Nomi opens her mouth to say something, as a strong wind outside rattles the hinges on the door of the downstairs lobby. She shakes her head. “Nothing. See you at eleven.”

He takes the rest of the stairs down, to the background soundtrack of Nomi unlocking her apartment, then closing up after herself.

Out on the street, other sounds intrude: a truck revving, someone’s transistor radio, men calling to each other, a handcart bumping along the cobblestones.

The wind is really picking up, smelling of cold rain.

Simon muffles his face in his scarf and strides faster because he’s late.

But there’s also a spring in his step, and he’s not such an idiot that he doesn’t know why: He’s a murderer, but if Nomi still finds him tolerable, maybe there’s hope for him yet?

The lights of Gennaro’s pierce the night up ahead, and Simon dodges a van as he jogs across Washington. Inside the slaughterhouse, Mike Nell is mid-conversation with another employee, but he looks over and raises an eyebrow; Simon makes an apologetic gesture, hangs his stuff, grabs his gear.

It’s not until he’s through the doors and his knives are in his hands that he remembers the concerns he had about whether this job was something he may have to let go.

But could butchering here, in an official capacity, be a peculiar kind of release valve?

For him, cutting is almost a form of therapy—certainly the only therapy he can afford, and maybe the only way he can reconcile his old life and his new one.
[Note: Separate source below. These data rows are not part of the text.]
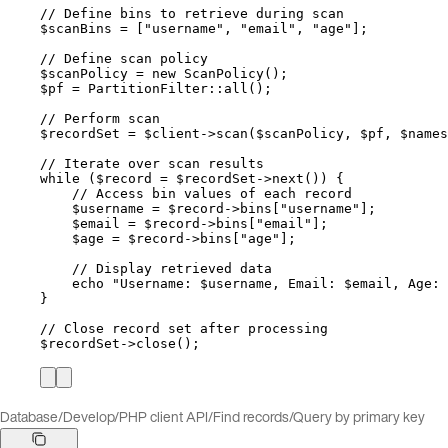
// Define bins to retrieve during scan
$scanBins
=
 [
"
username
"
, 
"
email
"
, 
"
age
"
];
// Define scan policy
$scanPolicy
=
new
ScanPolicy
();
$pf
=
PartitionFilter
::
all
();
// Perform scan
$recordSet
=
$client
->
scan
(
$scanPolicy
, 
$pf
, 
$names
// Iterate over scan results
while
 (
$record
=
$recordSet
->
next
()) {
// Access bin values of each record
$username
=
$record
->bins
[
"
username
"
];
$email
=
$record
->bins
[
"
email
"
];
$age
=
$record
->bins
[
"
age
"
];
// Display retrieved data
echo
"
Username: 
$username
, Email: 
$email
, Age: 
}
// Close record set after processing
$recordSet
->
close
();
Database
/
Develop
/
PHP client API
/
Find records
/
Query by primary key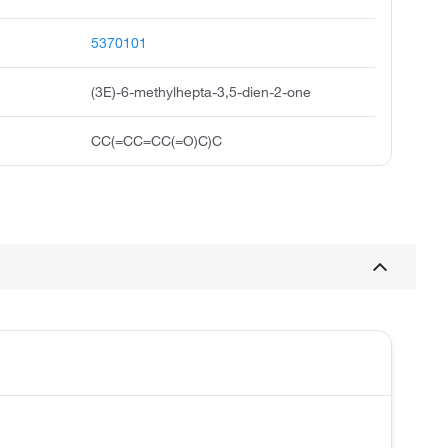
5370101
(3E)-6-methylhepta-3,5-dien-2-one
CC(=CC=CC(=O)C)C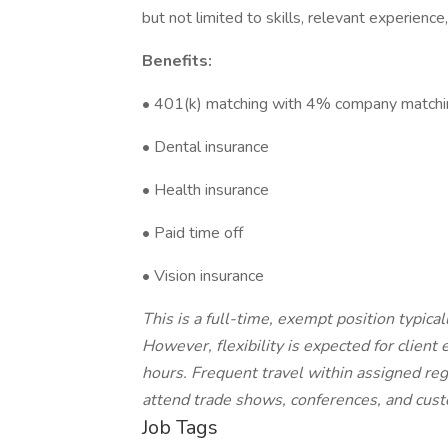
but not limited to skills, relevant experience
Benefits:
• 401(k) matching with 4% company matchi
• Dental insurance
• Health insurance
• Paid time off
• Vision insurance
This is a full-time, exempt position typica
However, flexibility is expected for clie
hours. Frequent travel within assigned regi
attend trade shows, conferences, and custo
Job Tags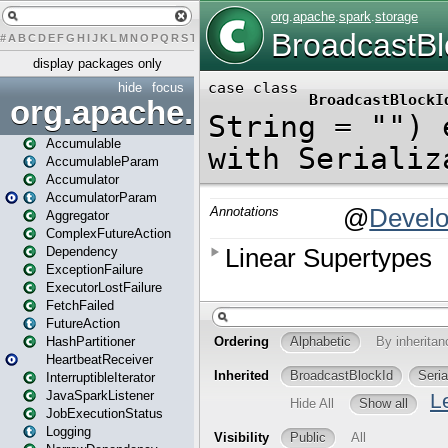
#
A
B
C
D
E
F
G
H
I
J
K
L
M
N
O
P
Q
R
S
T
U
V
W
X
Y
Z
display packages only
hide
focus
org.apache.spark
Accumulable
AccumulableParam
Accumulator
AccumulatorParam
Aggregator
ComplexFutureAction
Dependency
ExceptionFailure
ExecutorLostFailure
FetchFailed
FutureAction
HashPartitioner
HeartbeatReceiver
InterruptibleIterator
JavaSparkListener
JobExecutionStatus
Logging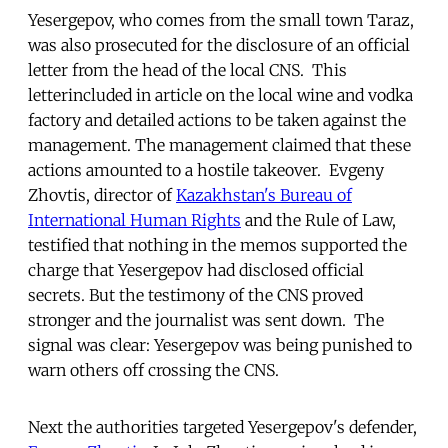
Yesergepov, who comes from the small town Taraz,
was also prosecuted for the disclosure of an official
letter from the head of the local CNS. This
letterincluded in article on the local wine and vodka
factory and detailed actions to be taken against the
management. The management claimed that these
actions amounted to a hostile takeover. Evgeny
Zhovtis, director of
Kazakhstan's Bureau of
International Human Rights
and the Rule of Law,
testified that nothing in the memos supported the
charge that Yesergepov had disclosed official
secrets. But the testimony of the CNS proved
stronger and the journalist was sent down. The
signal was clear: Yesergepov was being punished to
warn others off crossing the CNS.
Next the authorities targeted Yesergepov's defender,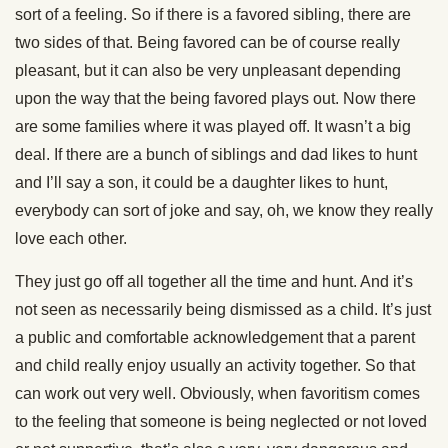
sort of a feeling. So if there is a favored sibling, there are
two sides of that. Being favored can be of course really
pleasant, but it can also be very unpleasant depending
upon the way that the being favored plays out. Now there
are some families where it was played off. It wasn’t a big
deal. If there are a bunch of siblings and dad likes to hunt
and I’ll say a son, it could be a daughter likes to hunt,
everybody can sort of joke and say, oh, we know they really
love each other.
They just go off all together all the time and hunt. And it’s
not seen as necessarily being dismissed as a child. It’s just
a public and comfortable acknowledgement that a parent
and child really enjoy usually an activity together. So that
can work out very well. Obviously, when favoritism comes
to the feeling that someone is being neglected or not loved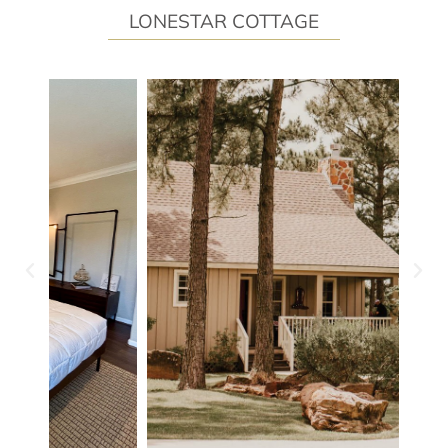
LONESTAR COTTAGE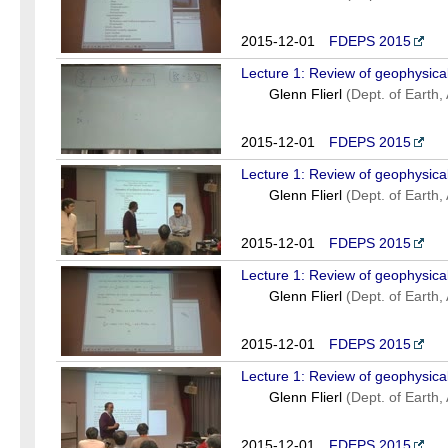
2015-12-01
FDEPS 2015
Lecture 1: Review of geophysical
Glenn Flierl
(Dept. of Earth
2015-12-01
FDEPS 2015
Lecture 1: Review of geophysical
Glenn Flierl
(Dept. of Earth
2015-12-01
FDEPS 2015
Lecture 1: Review of geophysical
Glenn Flierl
(Dept. of Earth
2015-12-01
FDEPS 2015
Lecture 1: Review of geophysical
Glenn Flierl
(Dept. of Earth
2015-12-01
FDEPS 2015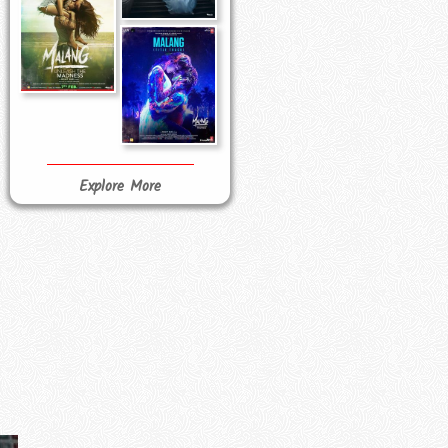
Explore More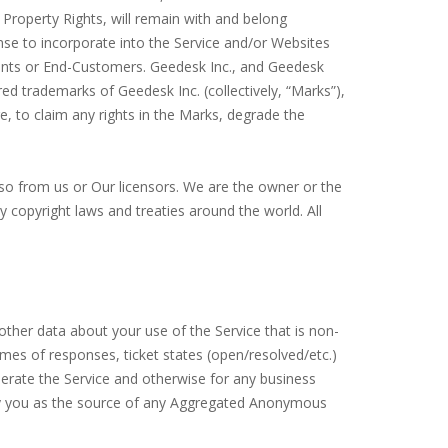
 Property Rights, will remain with and belong
cense to incorporate into the Service and/or Websites
nts or End-Customers. Geedesk Inc., and Geedesk
ed trademarks of Geedesk Inc. (collectively, “Marks”),
, to claim any rights in the Marks, degrade the
so from us or Our licensors. We are the owner or the
by copyright laws and treaties around the world. All
ther data about your use of the Service that is non-
times of responses, ticket states (open/resolved/etc.)
ate the Service and otherwise for any business
ntify you as the source of any Aggregated Anonymous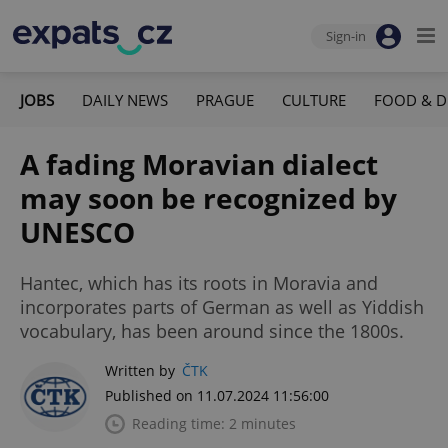
Sign-in
JOBS
DAILY NEWS
PRAGUE
CULTURE
FOOD & D
A fading Moravian dialect
may soon be recognized by
UNESCO
Hantec, which has its roots in Moravia and
incorporates parts of German as well as Yiddish
vocabulary, has been around since the 1800s.
Written by
ČTK
Published on 11.07.2024 11:56:00
Reading time: 2 minutes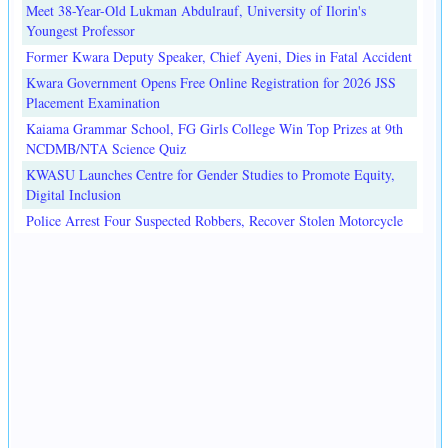
Meet 38-Year-Old Lukman Abdulrauf, University of Ilorin's
Youngest Professor
Former Kwara Deputy Speaker, Chief Ayeni, Dies in Fatal Accident
Kwara Government Opens Free Online Registration for 2026 JSS
Placement Examination
Kaiama Grammar School, FG Girls College Win Top Prizes at 9th
NCDMB/NTA Science Quiz
KWASU Launches Centre for Gender Studies to Promote Equity,
Digital Inclusion
Police Arrest Four Suspected Robbers, Recover Stolen Motorcycle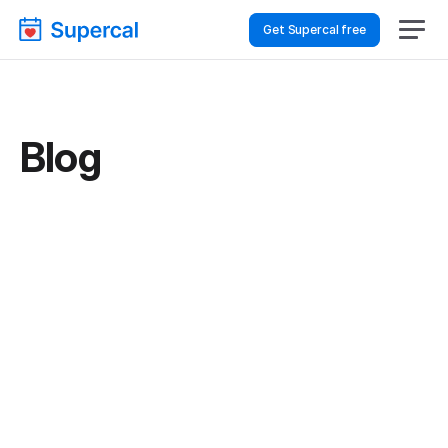
Get Supercal free
Blog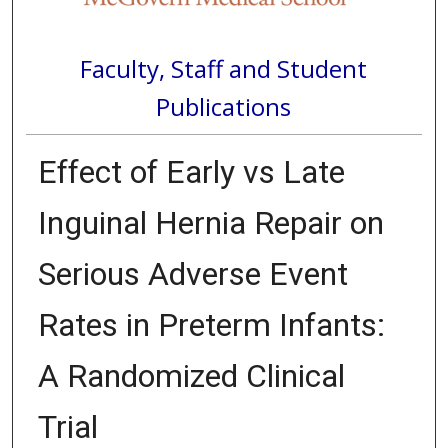
Faculty, Staff and Student
Publications
Effect of Early vs Late
Inguinal Hernia Repair on
Serious Adverse Event
Rates in Preterm Infants:
A Randomized Clinical
Trial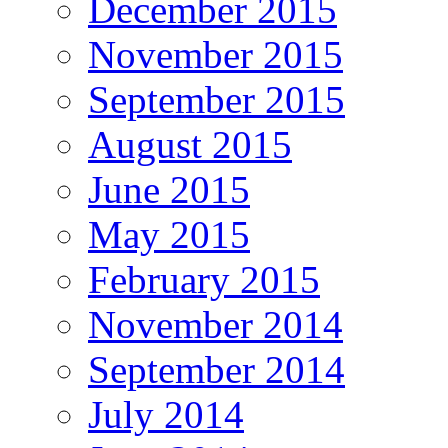
December 2015
November 2015
September 2015
August 2015
June 2015
May 2015
February 2015
November 2014
September 2014
July 2014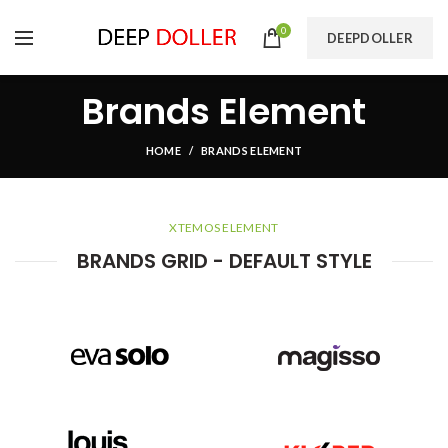
0
DEEPDOLLER
Brands Element
HOME
BRANDS ELEMENT
XTEMOS ELEMENT
BRANDS GRID - DEFAULT STYLE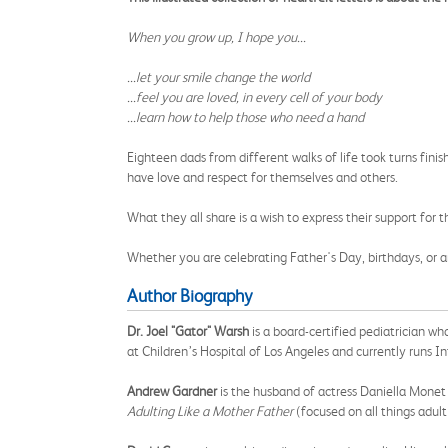
When you grow up, I hope you...
...let your smile change the world
...feel you are loved, in every cell of your body
...learn how to help those who need a hand
Eighteen dads from different walks of life took turns fin
have love and respect for themselves and others.
What they all share is a wish to express their support for t
Whether you are celebrating Father's Day, birthdays, or a
Author Biography
Dr. Joel "Gator" Warsh
is a board-certified pediatrician wh
at Children’s Hospital of Los Angeles and currently runs I
Andrew Gardner
is the husband of actress Daniella Monet 
Adulting Like a Mother Father
(focused on all things adult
But throughout his shift, he’s wondering whether Nomi has thrown caution to the wind and gone to the warehouse without him.

Maybe she lost patience; maybe her concern for Brittany Jackson weakened her resolve to wait.

Or maybe she decided that a guy with Simon’s history doesn’t make the best backup.

Thinking about it, he has trouble focusing on work.

It’s the first time he hasn’t found calm in the movement of his blade, the neatness of red flesh exposed, ordered, refined.

His eight hours seem to drag. But finally, his shift is over and he’s outside on Washington again as the rain that was only spitting earlier really starts coming down.

It doesn’t feel like eleven in the morning; the sky above is dark as predawn.

Simon rewraps his scarf and pulls his coat collar up, watches his footing on the slippery pavement as he hurries back home.

When he returns to the tenement, the lobby is chilly.

There are small parcels of ground beef and steak in his coat pocket for Sofia Rosa.

He knocks gently at his landlady’s door: no answer.

She’s either not home, or she’s napping.

He’ll come back later, once he and Nomi have checked the warehouse, or if Brittany’s not there, after they’ve gone through the property list that Nomi stole last night.

They could find this kid today; it’s a distinct possibility. Then it really will be time to drink champagne. Simon takes the stairs and uses his key to let himself into his apartment, almost whistling. He shuts the door and turns—

Claude Ameche’s ugly sneer takes up all of Simon’s vision for about one second before he’s hit in the head with a two-by-four.